What you should do | Reproduce verbatim the lines of the data below, beginning with the line containing "11:00? Give the start time." and continuing through the line containing "on the 3 AM line.", including both of those lines.

Recorded data
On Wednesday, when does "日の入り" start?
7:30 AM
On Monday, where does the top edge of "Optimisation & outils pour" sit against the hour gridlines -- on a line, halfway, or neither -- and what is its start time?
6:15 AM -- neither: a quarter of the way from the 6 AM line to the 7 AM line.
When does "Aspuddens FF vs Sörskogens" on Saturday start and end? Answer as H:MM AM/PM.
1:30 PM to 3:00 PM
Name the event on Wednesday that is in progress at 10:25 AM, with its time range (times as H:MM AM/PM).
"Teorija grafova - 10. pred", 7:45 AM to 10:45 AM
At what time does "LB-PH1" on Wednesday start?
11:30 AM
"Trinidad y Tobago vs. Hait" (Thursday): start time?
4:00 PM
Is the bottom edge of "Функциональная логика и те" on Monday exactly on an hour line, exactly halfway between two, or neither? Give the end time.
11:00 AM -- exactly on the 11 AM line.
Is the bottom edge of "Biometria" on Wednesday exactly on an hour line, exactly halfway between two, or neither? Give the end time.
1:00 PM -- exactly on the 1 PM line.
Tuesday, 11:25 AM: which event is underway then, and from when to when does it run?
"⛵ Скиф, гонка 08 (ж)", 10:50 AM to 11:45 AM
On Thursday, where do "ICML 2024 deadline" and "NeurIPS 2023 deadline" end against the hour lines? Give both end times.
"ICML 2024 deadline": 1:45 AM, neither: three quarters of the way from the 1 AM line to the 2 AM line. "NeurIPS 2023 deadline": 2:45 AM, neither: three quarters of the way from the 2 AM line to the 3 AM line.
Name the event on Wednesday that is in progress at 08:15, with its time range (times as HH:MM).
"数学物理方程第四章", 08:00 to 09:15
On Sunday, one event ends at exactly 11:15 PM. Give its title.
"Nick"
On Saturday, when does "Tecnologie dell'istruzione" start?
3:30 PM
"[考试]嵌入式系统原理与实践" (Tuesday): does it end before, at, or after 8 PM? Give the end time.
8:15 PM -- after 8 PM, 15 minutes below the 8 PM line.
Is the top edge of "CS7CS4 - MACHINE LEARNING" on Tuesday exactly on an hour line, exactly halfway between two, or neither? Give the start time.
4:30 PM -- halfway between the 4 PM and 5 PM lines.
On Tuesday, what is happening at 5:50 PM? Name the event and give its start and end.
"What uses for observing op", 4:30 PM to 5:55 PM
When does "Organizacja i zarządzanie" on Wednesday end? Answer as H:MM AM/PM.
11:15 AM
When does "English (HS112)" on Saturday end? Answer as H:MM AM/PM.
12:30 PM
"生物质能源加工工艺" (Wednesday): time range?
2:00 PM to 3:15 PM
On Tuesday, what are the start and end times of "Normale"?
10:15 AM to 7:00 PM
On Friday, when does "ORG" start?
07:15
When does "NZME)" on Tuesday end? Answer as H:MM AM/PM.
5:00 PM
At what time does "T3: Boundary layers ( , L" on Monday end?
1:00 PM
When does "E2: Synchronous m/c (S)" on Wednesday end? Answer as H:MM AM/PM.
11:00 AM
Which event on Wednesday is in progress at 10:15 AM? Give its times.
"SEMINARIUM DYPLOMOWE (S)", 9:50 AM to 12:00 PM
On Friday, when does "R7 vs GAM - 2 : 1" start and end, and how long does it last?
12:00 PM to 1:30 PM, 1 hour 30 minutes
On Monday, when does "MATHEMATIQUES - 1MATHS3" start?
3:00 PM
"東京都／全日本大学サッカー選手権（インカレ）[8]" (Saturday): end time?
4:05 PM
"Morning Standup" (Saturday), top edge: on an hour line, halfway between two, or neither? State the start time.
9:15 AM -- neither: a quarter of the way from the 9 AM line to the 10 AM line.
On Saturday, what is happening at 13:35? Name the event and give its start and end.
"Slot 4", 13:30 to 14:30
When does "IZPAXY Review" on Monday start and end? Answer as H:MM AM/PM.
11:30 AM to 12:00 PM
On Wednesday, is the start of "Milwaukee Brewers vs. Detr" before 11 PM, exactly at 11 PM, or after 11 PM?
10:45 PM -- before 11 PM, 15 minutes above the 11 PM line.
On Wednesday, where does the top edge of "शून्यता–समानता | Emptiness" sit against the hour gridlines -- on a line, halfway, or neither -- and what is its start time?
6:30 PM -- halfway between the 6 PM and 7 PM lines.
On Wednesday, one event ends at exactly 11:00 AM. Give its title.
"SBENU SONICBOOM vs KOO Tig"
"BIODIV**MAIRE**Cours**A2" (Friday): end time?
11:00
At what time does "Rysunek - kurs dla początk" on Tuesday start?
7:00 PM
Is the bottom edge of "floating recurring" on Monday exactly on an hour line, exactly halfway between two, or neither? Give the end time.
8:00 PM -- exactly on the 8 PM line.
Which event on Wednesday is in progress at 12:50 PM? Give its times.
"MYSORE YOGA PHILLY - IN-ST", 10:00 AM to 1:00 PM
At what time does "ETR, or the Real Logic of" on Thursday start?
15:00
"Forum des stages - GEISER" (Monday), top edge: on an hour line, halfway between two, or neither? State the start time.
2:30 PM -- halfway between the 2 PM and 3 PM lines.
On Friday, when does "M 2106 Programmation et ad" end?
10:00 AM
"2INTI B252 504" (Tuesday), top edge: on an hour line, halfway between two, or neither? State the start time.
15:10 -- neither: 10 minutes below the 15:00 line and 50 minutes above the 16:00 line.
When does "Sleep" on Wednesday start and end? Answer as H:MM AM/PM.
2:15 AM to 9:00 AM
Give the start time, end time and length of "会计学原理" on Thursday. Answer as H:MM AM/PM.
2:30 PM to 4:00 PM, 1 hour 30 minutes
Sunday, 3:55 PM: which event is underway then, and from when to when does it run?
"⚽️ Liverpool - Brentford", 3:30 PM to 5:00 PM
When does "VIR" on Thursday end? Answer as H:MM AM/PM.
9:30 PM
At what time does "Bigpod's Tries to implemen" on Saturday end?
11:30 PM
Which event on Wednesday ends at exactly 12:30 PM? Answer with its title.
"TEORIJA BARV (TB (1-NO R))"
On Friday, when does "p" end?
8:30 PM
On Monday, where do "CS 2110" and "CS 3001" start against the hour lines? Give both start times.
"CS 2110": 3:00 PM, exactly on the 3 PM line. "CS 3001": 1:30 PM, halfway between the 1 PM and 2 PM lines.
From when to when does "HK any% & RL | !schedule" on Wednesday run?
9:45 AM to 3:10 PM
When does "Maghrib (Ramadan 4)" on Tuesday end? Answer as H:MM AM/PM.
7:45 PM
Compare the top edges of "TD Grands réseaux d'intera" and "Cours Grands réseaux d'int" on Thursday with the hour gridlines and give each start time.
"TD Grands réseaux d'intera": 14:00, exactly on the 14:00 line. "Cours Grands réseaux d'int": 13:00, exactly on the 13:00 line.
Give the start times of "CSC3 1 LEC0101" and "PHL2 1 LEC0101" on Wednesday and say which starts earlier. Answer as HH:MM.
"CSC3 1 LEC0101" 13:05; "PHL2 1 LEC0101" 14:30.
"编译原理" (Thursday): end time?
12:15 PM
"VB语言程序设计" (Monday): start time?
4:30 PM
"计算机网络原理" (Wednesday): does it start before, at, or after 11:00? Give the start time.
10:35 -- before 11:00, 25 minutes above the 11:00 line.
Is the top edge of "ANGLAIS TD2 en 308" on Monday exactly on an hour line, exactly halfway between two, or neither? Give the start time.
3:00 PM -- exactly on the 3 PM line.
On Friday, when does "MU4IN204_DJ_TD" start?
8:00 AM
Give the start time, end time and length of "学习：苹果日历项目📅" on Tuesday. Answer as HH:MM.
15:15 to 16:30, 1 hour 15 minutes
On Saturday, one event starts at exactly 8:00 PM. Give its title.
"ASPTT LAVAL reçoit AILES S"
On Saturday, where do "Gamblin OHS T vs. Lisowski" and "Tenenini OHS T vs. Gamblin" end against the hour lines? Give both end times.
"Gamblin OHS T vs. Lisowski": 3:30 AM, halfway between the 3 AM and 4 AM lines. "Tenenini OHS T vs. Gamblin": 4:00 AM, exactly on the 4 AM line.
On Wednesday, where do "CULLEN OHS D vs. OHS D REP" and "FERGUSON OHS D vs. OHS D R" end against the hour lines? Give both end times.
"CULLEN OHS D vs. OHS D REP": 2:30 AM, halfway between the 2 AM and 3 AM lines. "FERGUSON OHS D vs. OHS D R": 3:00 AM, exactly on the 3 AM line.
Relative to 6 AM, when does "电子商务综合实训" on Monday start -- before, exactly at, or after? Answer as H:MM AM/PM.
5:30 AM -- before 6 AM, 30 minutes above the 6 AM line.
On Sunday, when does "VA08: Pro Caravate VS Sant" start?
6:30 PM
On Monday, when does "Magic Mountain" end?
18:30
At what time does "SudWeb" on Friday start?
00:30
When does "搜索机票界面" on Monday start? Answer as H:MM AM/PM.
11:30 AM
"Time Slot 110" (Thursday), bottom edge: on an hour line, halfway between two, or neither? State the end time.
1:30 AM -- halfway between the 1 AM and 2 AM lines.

Solution to this task |
"计算机网络原理" (Wednesday): does it start before, at, or after 11:00? Give the start time.
10:35 -- before 11:00, 25 minutes above the 11:00 line.
Is the top edge of "ANGLAIS TD2 en 308" on Monday exactly on an hour line, exactly halfway between two, or neither? Give the start time.
3:00 PM -- exactly on the 3 PM line.
On Friday, when does "MU4IN204_DJ_TD" start?
8:00 AM
Give the start time, end time and length of "学习：苹果日历项目📅" on Tuesday. Answer as HH:MM.
15:15 to 16:30, 1 hour 15 minutes
On Saturday, one event starts at exactly 8:00 PM. Give its title.
"ASPTT LAVAL reçoit AILES S"
On Saturday, where do "Gamblin OHS T vs. Lisowski" and "Tenenini OHS T vs. Gamblin" end against the hour lines? Give both end times.
"Gamblin OHS T vs. Lisowski": 3:30 AM, halfway between the 3 AM and 4 AM lines. "Tenenini OHS T vs. Gamblin": 4:00 AM, exactly on the 4 AM line.
On Wednesday, where do "CULLEN OHS D vs. OHS D REP" and "FERGUSON OHS D vs. OHS D R" end against the hour lines? Give both end times.
"CULLEN OHS D vs. OHS D REP": 2:30 AM, halfway between the 2 AM and 3 AM lines. "FERGUSON OHS D vs. OHS D R": 3:00 AM, exactly on the 3 AM line.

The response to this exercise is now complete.